» **Consigne 1**: Selon le texte d'étude, quelle somme minimale les étudiants algériens doivent-ils justifier pour obtenir un visa pour la France ?
» **Consigne 2**: Recopiez le passage du texte d'étude qui commence par « Légalement, les étudiants » et se poursuit jusqu'à « à des connaissances. ».

» **Texte d'étude**:

Couché sous un porche d’immeuble
Le jeune homme a ensuite très rapidement introduit une demande de titre de séjour. Mais son dossier n’est pas encore à l’étude. À cause du confinement, les services préfectoraux ont ralenti la cadence et dématérialisé toutes les démarches.
Quand il les relance par email, Hichem reçoit une réponse automatique et désarmante qui lui fait voir l’avenir en noir. Sans titre de séjour, il ne pourra pas travailler ni demander une aide au logement pour l’aider à payer le loyer de sa chambre CROUS.
« J’ai encore de l’argent pour tenir jusqu’en janvier. Après, je ne sais pas comment je vais me débrouiller pour survivre », confie-t-il à MEE.
Légalement, les étudiants algériens doivent justifier de la possession d’un minimum de 6 500 euros pour bénéficier d’un visa pour la France. Or la plupart, de condition modeste, ne font qu’emprunter cette somme à des connaissances.
Certains se débrouillent aussi pour avoir des attestations d’hébergement de complaisance, quelquefois payantes. Après des séjours coûteux à l’hôtel ou harassants chez des copains, ils se mettent à chercher éperdument du travail afin de louer un logement.
Avec le COVID, cette quête devient désespérée. Au cours d’une distribution de colis alimentaires à Paris, tout récemment, des militants de l’Union des étudiants algériens de France (UEAF) sont tombés sur un étudiant algérien couché sous un porche d’immeuble. Diplômé de la Sorbonne, celui-ci n’avait plus les moyens de régler son loyer. Il est aussi menacé d’expulsion car il n’a pas réussi à trouver un emploi et à réaliser un changement de statut.
« Nos étudiants sont en souffrance. Les emplois et les offres de stage ont diminué car beaucoup d’entreprises ont été impactées par la crise sanitaire »
- Jugurta Ayad, de l’ADDRA
En août 2020, un autre Algérien s’est suicidé en se jetant de la fenêtre d’un logement du CROUS à Nantes, dans l’ouest de la France. Décrit comme un étudiant sérieux par ses professeurs, il ne parvenait pas à trouver un stage pour valider son master en informatique et renouveler par conséquent son titre de séjour.
« Nos étudiants sont en souffrance. Les emplois et les offres de stage ont diminué car beaucoup d’entreprises ont été impactées par la crise sanitaire », constate Jugurta Ayad.

» **Données fournies**:
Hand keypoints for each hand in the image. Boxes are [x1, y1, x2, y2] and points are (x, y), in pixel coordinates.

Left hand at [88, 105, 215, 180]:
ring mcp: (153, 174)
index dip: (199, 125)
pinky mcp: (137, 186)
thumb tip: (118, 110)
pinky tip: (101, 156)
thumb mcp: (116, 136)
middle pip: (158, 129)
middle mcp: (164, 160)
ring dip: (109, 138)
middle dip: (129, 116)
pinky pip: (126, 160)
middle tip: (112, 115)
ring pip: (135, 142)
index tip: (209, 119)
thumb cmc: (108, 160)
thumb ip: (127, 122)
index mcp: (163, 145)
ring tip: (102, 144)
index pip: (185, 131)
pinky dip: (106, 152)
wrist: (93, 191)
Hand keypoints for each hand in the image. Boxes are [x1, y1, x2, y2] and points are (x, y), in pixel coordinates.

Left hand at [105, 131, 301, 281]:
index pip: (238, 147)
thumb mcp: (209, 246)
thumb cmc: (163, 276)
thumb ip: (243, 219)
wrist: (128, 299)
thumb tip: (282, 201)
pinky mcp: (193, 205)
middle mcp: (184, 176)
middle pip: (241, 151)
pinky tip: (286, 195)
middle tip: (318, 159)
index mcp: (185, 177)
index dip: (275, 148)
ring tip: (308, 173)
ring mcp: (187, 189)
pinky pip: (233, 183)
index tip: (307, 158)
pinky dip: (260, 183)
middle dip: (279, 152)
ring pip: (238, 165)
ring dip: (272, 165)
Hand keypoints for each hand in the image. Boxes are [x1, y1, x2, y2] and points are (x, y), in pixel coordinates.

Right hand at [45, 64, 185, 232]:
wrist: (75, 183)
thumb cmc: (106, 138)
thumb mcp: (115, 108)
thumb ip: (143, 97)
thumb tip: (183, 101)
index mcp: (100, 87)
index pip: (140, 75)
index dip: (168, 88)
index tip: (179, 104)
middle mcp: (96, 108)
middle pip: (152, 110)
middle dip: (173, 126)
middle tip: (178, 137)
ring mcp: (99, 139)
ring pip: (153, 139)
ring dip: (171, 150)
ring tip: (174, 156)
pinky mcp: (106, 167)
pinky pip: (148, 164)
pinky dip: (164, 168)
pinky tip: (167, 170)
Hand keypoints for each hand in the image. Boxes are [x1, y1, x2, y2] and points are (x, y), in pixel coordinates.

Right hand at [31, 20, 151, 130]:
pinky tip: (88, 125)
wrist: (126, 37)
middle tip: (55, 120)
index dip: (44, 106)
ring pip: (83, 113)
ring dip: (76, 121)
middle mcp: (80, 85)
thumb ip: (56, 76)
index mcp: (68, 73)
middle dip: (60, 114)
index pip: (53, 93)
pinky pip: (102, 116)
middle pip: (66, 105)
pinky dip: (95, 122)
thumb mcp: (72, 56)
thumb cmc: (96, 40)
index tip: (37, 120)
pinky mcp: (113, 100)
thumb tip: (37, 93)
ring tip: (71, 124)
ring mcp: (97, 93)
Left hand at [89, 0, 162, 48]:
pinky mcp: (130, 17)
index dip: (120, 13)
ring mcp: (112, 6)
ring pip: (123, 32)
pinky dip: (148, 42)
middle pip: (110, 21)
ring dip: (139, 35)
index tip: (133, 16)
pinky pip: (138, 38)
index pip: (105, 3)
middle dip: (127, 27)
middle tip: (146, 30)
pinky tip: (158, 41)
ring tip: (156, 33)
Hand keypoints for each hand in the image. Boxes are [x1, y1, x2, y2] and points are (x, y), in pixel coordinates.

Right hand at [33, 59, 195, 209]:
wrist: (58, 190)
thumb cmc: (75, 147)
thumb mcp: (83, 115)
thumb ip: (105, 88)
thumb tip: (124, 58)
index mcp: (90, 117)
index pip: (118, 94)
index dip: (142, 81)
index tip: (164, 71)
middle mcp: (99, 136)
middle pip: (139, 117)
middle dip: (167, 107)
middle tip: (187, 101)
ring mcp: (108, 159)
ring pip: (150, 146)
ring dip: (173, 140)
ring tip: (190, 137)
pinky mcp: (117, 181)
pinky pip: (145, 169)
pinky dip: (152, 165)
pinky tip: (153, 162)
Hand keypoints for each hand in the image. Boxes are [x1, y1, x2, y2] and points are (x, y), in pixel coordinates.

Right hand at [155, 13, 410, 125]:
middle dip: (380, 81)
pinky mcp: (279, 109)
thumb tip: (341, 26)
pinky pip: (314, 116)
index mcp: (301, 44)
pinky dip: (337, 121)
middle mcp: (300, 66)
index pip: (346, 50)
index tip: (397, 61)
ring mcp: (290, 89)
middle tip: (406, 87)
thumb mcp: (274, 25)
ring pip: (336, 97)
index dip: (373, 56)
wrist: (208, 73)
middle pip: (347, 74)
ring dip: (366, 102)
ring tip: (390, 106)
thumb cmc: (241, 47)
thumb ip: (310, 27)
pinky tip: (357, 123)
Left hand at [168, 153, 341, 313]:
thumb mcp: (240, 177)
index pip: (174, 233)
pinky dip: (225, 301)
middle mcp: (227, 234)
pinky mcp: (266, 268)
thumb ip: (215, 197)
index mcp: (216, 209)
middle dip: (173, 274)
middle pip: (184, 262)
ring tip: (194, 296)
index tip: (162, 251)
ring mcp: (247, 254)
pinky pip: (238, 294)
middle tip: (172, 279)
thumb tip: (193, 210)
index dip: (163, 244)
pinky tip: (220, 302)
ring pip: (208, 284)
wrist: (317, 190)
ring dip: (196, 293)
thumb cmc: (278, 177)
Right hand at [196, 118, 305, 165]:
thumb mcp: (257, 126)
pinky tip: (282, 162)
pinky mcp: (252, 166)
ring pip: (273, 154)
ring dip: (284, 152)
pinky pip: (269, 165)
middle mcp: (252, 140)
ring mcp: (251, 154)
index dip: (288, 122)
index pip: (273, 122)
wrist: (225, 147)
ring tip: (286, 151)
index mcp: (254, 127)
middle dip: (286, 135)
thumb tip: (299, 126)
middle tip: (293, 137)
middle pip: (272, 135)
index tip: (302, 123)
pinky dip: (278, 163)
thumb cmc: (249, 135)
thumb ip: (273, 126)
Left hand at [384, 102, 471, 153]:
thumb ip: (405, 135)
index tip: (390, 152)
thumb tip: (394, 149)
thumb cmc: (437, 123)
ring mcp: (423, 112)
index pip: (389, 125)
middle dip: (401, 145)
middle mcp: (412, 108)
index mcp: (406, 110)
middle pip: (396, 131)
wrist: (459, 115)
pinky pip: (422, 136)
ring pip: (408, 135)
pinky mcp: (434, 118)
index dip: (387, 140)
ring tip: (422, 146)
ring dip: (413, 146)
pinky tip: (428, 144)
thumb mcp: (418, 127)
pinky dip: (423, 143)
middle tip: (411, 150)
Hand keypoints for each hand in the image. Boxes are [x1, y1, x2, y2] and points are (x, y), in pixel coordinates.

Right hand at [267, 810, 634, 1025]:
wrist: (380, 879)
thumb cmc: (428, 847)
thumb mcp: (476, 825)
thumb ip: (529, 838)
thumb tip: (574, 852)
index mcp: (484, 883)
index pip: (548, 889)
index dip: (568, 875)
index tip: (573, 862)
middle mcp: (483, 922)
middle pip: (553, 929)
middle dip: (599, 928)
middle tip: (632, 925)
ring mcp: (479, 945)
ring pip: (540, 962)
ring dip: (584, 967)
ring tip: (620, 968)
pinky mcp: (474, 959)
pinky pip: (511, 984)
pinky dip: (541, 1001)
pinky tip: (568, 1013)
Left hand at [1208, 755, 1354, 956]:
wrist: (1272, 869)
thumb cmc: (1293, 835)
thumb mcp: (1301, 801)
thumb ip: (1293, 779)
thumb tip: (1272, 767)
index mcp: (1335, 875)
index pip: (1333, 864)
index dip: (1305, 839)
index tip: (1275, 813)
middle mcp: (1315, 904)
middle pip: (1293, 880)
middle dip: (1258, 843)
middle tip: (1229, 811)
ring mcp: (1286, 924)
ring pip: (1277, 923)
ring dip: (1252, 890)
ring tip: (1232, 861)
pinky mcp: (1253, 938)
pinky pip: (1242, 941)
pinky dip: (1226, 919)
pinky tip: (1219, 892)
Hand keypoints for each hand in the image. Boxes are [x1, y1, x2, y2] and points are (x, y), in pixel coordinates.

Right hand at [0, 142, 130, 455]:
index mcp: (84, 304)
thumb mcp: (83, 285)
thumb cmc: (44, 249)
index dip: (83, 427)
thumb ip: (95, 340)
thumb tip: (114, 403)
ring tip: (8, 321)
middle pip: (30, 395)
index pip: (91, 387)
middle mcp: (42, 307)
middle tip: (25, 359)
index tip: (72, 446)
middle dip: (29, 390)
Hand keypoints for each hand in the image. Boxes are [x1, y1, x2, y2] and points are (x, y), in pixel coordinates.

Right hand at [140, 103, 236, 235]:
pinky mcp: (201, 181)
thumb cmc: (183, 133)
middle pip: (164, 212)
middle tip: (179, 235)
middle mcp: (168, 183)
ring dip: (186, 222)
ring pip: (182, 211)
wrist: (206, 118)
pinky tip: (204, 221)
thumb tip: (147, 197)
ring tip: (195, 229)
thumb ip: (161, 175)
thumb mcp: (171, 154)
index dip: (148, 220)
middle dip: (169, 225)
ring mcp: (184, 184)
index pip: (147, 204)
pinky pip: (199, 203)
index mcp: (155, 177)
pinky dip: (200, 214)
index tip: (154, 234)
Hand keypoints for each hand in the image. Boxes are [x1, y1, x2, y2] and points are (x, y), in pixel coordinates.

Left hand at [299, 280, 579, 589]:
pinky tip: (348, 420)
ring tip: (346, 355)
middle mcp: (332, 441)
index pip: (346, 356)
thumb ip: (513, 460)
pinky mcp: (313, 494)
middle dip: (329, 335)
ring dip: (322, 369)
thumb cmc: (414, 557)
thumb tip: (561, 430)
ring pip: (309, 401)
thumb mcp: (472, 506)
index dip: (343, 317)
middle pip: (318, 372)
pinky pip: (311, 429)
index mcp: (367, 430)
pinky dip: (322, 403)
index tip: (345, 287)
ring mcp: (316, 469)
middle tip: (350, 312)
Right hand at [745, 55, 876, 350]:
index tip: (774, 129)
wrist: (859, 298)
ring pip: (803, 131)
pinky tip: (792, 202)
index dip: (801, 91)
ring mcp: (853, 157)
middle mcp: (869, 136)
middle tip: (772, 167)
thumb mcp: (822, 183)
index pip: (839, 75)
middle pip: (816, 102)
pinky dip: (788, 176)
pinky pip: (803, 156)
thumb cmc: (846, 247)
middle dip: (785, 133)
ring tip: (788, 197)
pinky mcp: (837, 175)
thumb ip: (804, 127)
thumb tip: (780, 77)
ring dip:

» **Zone de réponse 1**: 6 500 euros.

» **Zone de réponse 2**:
Légalement, les étudiants algériens doivent justifier de la possession d’un minimum de 6 500 euros pour bénéficier d’un visa pour la France. Or la plupart, de condition modeste, ne font qu’emprunter cette somme à des connaissances.